- Listed records:
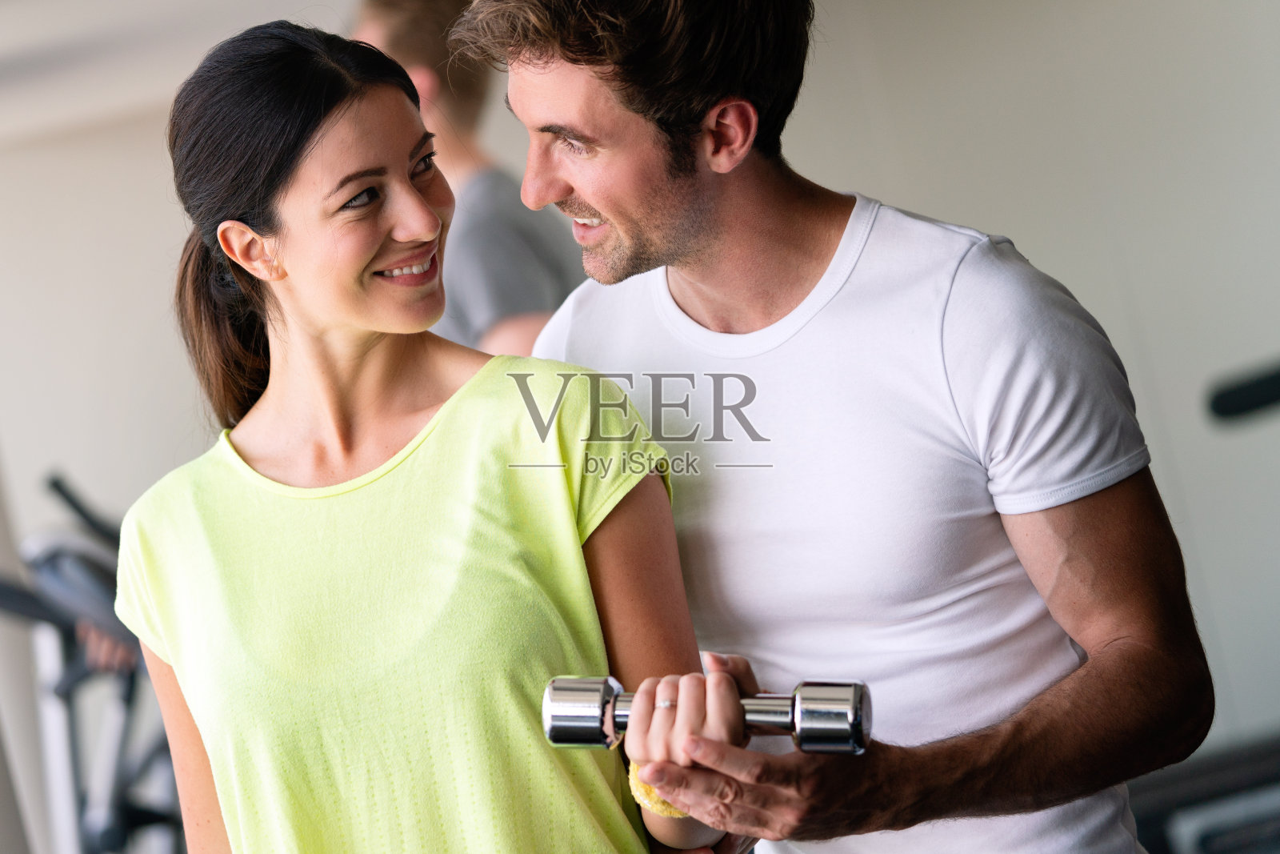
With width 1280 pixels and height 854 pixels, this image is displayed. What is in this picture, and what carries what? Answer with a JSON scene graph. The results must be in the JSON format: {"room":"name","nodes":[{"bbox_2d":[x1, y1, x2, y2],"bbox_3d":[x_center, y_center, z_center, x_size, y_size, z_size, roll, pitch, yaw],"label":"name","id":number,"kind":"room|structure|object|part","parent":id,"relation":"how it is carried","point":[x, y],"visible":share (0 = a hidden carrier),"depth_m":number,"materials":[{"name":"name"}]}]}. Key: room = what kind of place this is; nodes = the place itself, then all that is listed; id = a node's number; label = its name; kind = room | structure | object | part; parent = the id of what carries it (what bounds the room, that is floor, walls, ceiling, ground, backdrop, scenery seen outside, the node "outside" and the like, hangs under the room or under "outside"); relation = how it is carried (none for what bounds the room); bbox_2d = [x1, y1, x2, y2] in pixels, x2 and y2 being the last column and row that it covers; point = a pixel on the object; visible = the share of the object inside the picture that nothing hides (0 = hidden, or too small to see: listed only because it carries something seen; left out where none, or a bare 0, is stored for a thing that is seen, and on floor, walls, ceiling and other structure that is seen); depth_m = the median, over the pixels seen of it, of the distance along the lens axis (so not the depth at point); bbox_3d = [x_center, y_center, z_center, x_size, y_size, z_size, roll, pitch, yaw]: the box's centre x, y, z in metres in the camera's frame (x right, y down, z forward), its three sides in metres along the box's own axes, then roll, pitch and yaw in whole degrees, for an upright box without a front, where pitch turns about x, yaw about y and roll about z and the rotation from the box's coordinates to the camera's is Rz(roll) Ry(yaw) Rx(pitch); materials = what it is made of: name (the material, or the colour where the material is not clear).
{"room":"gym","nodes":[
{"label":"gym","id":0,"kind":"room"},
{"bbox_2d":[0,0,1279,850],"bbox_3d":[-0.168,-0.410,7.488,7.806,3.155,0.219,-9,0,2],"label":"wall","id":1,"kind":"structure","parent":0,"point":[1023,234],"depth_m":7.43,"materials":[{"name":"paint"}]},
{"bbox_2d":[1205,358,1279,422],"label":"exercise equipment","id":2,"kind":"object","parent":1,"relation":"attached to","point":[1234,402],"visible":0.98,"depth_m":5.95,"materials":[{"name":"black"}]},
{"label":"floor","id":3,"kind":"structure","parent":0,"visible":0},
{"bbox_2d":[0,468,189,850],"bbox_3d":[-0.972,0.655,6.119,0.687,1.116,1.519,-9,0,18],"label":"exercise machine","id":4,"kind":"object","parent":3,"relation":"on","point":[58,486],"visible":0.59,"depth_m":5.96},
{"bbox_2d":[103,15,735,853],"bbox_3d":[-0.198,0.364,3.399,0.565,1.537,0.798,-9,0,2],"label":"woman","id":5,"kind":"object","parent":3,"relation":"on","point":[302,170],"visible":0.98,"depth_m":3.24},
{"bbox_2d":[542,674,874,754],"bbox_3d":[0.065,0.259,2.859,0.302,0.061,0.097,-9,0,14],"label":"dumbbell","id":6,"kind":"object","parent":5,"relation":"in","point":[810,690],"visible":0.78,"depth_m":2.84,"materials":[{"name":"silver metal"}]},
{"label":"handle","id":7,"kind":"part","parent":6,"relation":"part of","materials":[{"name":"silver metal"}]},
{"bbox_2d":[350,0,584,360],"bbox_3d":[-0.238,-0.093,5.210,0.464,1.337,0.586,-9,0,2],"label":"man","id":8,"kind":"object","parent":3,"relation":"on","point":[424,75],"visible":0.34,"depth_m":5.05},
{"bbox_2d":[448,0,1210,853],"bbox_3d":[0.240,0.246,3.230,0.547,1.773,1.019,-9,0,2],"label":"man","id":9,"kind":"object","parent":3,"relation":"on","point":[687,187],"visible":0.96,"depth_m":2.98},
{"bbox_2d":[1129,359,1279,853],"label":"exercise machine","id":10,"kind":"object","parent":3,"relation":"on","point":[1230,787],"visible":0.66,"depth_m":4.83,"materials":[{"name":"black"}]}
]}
---
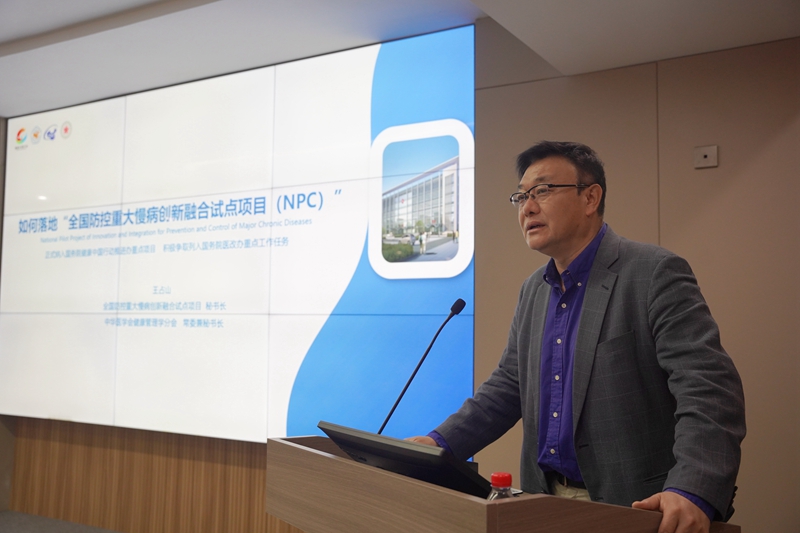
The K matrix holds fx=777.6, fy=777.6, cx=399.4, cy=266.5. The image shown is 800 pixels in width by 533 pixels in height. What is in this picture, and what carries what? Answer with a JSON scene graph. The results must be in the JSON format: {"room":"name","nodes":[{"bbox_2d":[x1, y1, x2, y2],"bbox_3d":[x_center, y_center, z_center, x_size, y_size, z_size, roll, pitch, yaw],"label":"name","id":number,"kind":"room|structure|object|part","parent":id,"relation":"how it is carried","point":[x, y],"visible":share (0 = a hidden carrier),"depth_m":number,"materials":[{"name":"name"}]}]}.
==
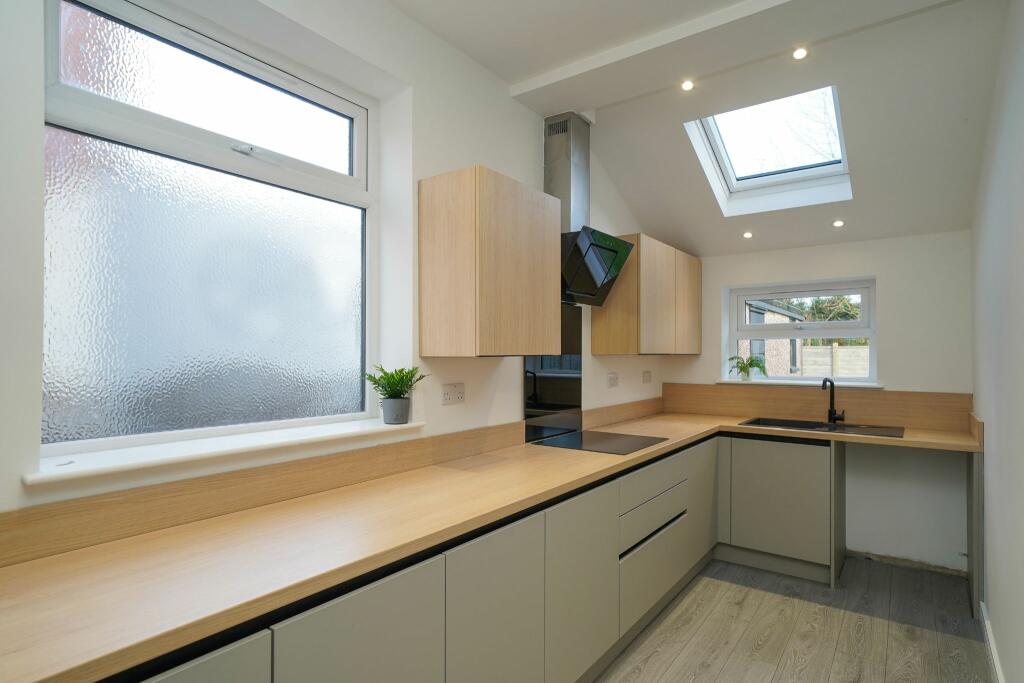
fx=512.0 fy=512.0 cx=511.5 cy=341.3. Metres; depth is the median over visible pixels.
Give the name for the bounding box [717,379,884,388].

- Instructions for the task: Retype only this portion of the data above: the line containing "fx=512.0 fy=512.0 cx=511.5", the line containing "Give the name", and all lines between them, exactly.

- Answer below:
fx=512.0 fy=512.0 cx=511.5 cy=341.3. Metres; depth is the median over visible pixels.
Give the name for the bounding box [717,379,884,388].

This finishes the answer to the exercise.